Lack of appetite and urinating in the house can be signs your pet has a medical issue. It is possible they are suffering from a gastrointestinal issue, urinary tract infection, incontinence, or another condition. Some medications are also known to cause potty accidents. Before you try to help them with behavior training, you should take them to a veterinarian to have a check-up. Express your concerns so you and your vet can get to the bottom of what ails your pet.

Treating Your Pet with Anxiety

If your pet does indeed have anxiety and fear issues, don’t get stressed yourself. There are treatment options that can help improve their quality of life.

Desensitizing Training

Training your pet to become desensitized to their anxiety triggers does take time and effort, but can be a very effective method for treating them. The general principle is to expose your pet to small amounts of stimuli and offer a reward as positive reinforcement. So for example, if your dog barks at other people and pets, start by taking them to a park where these triggers are. At first, keep your pet far away from others and reward them for staying calm with treats or toys. Gradually continue to reduce the distance from the triggers and reward good behavior. Repetition will help make this training exercise successful.

Crate Training

Many pets suffer from separation anxiety when you leave them for periods of time. Crate training can be very beneficial to pets with separation anxiety and provides them with a safe space to be comfortable in, as well as protects your belongings from destructive behaviors. However, some dogs will become more stressed and anxious when left in their crate. Be sure to follow proper crate training techniques and monitor your pet to decide whether crate training is the right option for their anxiety.
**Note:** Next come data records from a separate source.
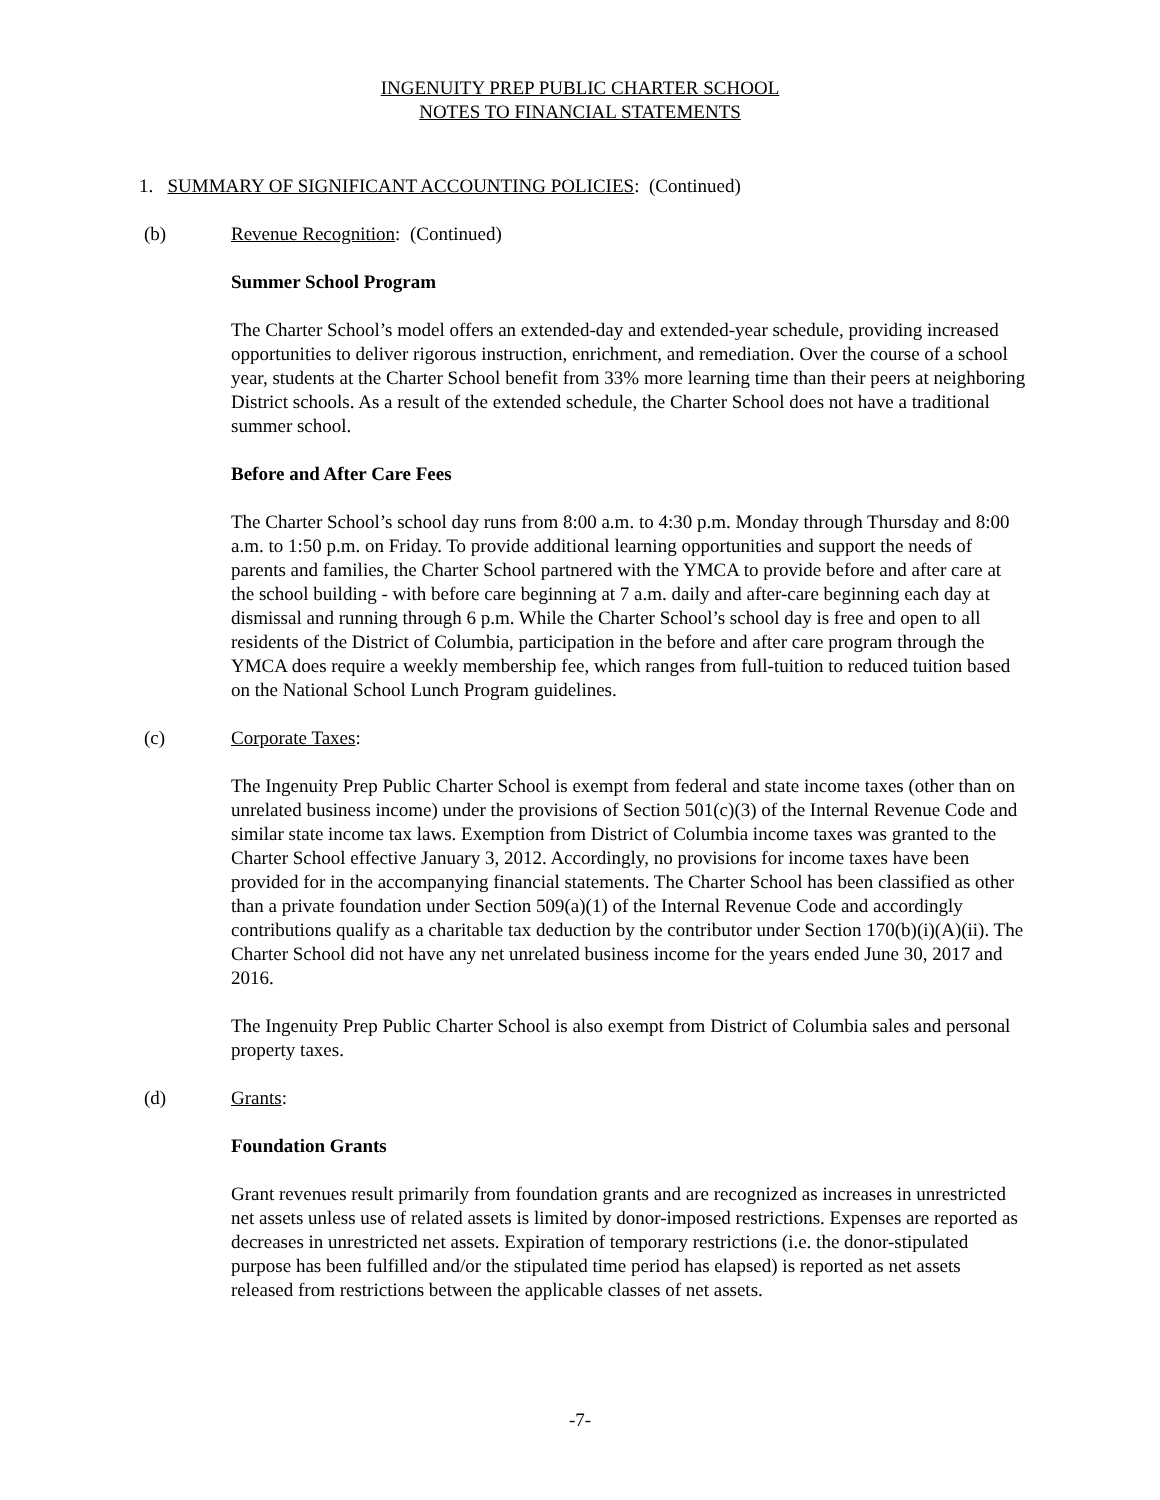INGENUITY PREP PUBLIC CHARTER SCHOOL
NOTES TO FINANCIAL STATEMENTS
1. SUMMARY OF SIGNIFICANT ACCOUNTING POLICIES: (Continued)
(b) Revenue Recognition: (Continued)
Summer School Program
The Charter School’s model offers an extended-day and extended-year schedule, providing increased opportunities to deliver rigorous instruction, enrichment, and remediation. Over the course of a school year, students at the Charter School benefit from 33% more learning time than their peers at neighboring District schools. As a result of the extended schedule, the Charter School does not have a traditional summer school.
Before and After Care Fees
The Charter School’s school day runs from 8:00 a.m. to 4:30 p.m. Monday through Thursday and 8:00 a.m. to 1:50 p.m. on Friday. To provide additional learning opportunities and support the needs of parents and families, the Charter School partnered with the YMCA to provide before and after care at the school building - with before care beginning at 7 a.m. daily and after-care beginning each day at dismissal and running through 6 p.m. While the Charter School’s school day is free and open to all residents of the District of Columbia, participation in the before and after care program through the YMCA does require a weekly membership fee, which ranges from full-tuition to reduced tuition based on the National School Lunch Program guidelines.
(c) Corporate Taxes:
The Ingenuity Prep Public Charter School is exempt from federal and state income taxes (other than on unrelated business income) under the provisions of Section 501(c)(3) of the Internal Revenue Code and similar state income tax laws. Exemption from District of Columbia income taxes was granted to the Charter School effective January 3, 2012. Accordingly, no provisions for income taxes have been provided for in the accompanying financial statements. The Charter School has been classified as other than a private foundation under Section 509(a)(1) of the Internal Revenue Code and accordingly contributions qualify as a charitable tax deduction by the contributor under Section 170(b)(i)(A)(ii). The Charter School did not have any net unrelated business income for the years ended June 30, 2017 and 2016.
The Ingenuity Prep Public Charter School is also exempt from District of Columbia sales and personal property taxes.
(d) Grants:
Foundation Grants
Grant revenues result primarily from foundation grants and are recognized as increases in unrestricted net assets unless use of related assets is limited by donor-imposed restrictions. Expenses are reported as decreases in unrestricted net assets. Expiration of temporary restrictions (i.e. the donor-stipulated purpose has been fulfilled and/or the stipulated time period has elapsed) is reported as net assets released from restrictions between the applicable classes of net assets.
-7-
Medication is a common option for humans and pets who have anxiety. CBD oil pet products are an all-natural choice with no adverse side effects that are safe to use for the short and long term. CBD contains no THC found in marijuana and gives your pet feelings of calm and relaxation. It can be administered to pets as a tincture or flavored treats. You can discuss CBD and other medication options to treat your pet’s anxiety with your veterinarian. Some prescription medications for anxiety may have side effects, so be sure to talk about them with your vet.

Give Your Pet Exercise

Many of the popular breeds of dogs today were originally bred to do a job. They may have been a partner to their master in hunting, eradicating pests, herding farm animals, or any number of activities that required extra energy to get the job done. As family pets, they still have this long-ingrained energy running through them and need extra stimulation and exercise to burn it off. If they don’t get proper exercise, they may develop anxiety or other behavioral problems. Keep your pet stimulated physically and mentally by taking them to new places for walks, socializing them at dog parks, playing fun games, and training them with positive reinforcement.

Avoid Anxiety Triggers

If training, medication, and exercise are of little help to your pet’s condition, you don’t have to put your life on hold. Do your best to avoid the triggers that cause your dog to become anxious. For example, if your dog becomes uneasy at the sound of fireworks, let them stay with a friend who lives in an area where fireworks aren’t common on the Fourth of July. Or, if they become extremely worked up around lots of other dogs, don’t take them to dog parks. You may also want to consider doggie daycare and boarding for some unavoidable occasions.

In short, anxiety is very real for dogs, cats, and other pet breeds. No one is sure why pets develop anxiety, but there are contributing factors such as age, breed, and past events. As owners, we can try our best to utilize treatments that help keep them calm and relaxed.